> [Task details] From the listing below, return each line that includes "check".

+++ Available records +++

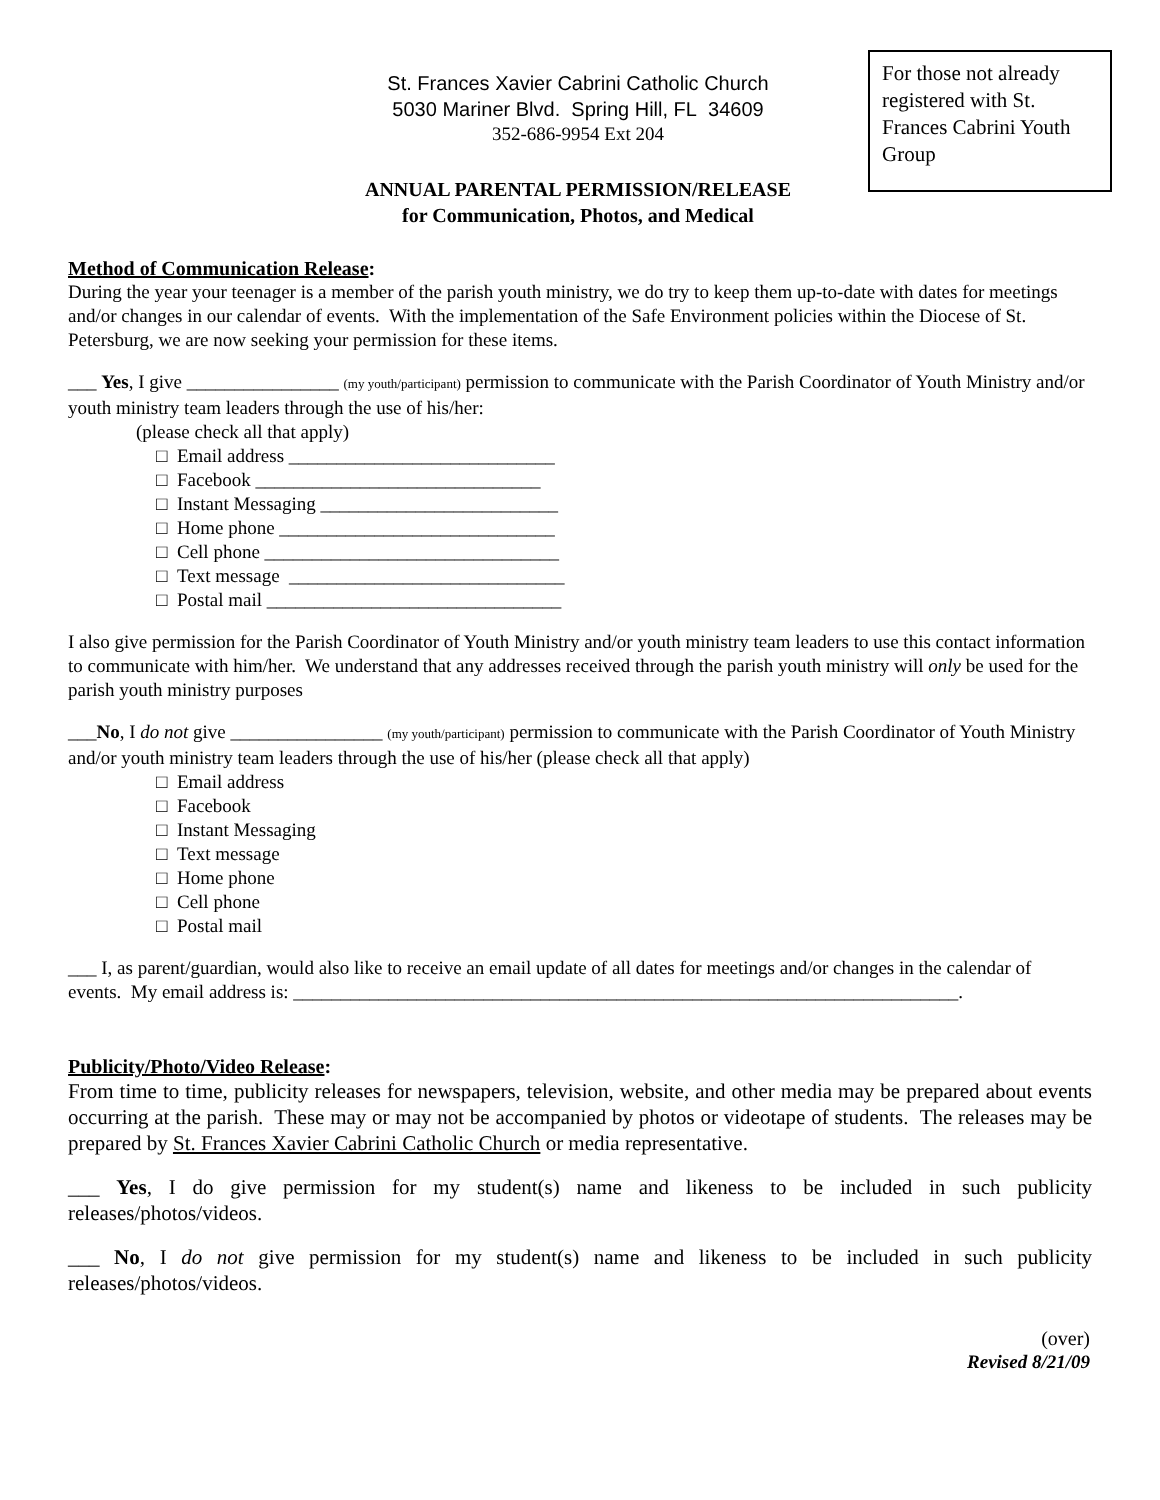For those not already registered with St. Frances Cabrini Youth Group
St. Frances Xavier Cabrini Catholic Church
5030 Mariner Blvd. Spring Hill, FL 34609
352-686-9954 Ext 204
ANNUAL PARENTAL PERMISSION/RELEASE
for Communication, Photos, and Medical
Method of Communication Release:
During the year your teenager is a member of the parish youth ministry, we do try to keep them up-to-date with dates for meetings and/or changes in our calendar of events. With the implementation of the Safe Environment policies within the Diocese of St. Petersburg, we are now seeking your permission for these items.
___ Yes, I give ________________ (my youth/participant) permission to communicate with the Parish Coordinator of Youth Ministry and/or youth ministry team leaders through the use of his/her:
(please check all that apply)
□ Email address ____________________________
□ Facebook ______________________________
□ Instant Messaging _________________________
□ Home phone _____________________________
□ Cell phone _______________________________
□ Text message _____________________________
□ Postal mail _______________________________
I also give permission for the Parish Coordinator of Youth Ministry and/or youth ministry team leaders to use this contact information to communicate with him/her. We understand that any addresses received through the parish youth ministry will only be used for the parish youth ministry purposes
___No, I do not give ________________ (my youth/participant) permission to communicate with the Parish Coordinator of Youth Ministry and/or youth ministry team leaders through the use of his/her (please check all that apply)
□ Email address
□ Facebook
□ Instant Messaging
□ Text message
□ Home phone
□ Cell phone
□ Postal mail
___ I, as parent/guardian, would also like to receive an email update of all dates for meetings and/or changes in the calendar of events. My email address is: ______________________________________________________________________.
Publicity/Photo/Video Release:
From time to time, publicity releases for newspapers, television, website, and other media may be prepared about events occurring at the parish. These may or may not be accompanied by photos or videotape of students. The releases may be prepared by St. Frances Xavier Cabrini Catholic Church or media representative.
___ Yes, I do give permission for my student(s) name and likeness to be included in such publicity releases/photos/videos.
___ No, I do not give permission for my student(s) name and likeness to be included in such publicity releases/photos/videos.
(over)
Revised 8/21/09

+++

> [Problem solution]
(please check all that apply)
___No, I do not give ________________ (my youth/participant) permission to communicate with the Parish Coordinator of Youth Ministry and/or youth ministry team leaders through the use of his/her (please check all that apply)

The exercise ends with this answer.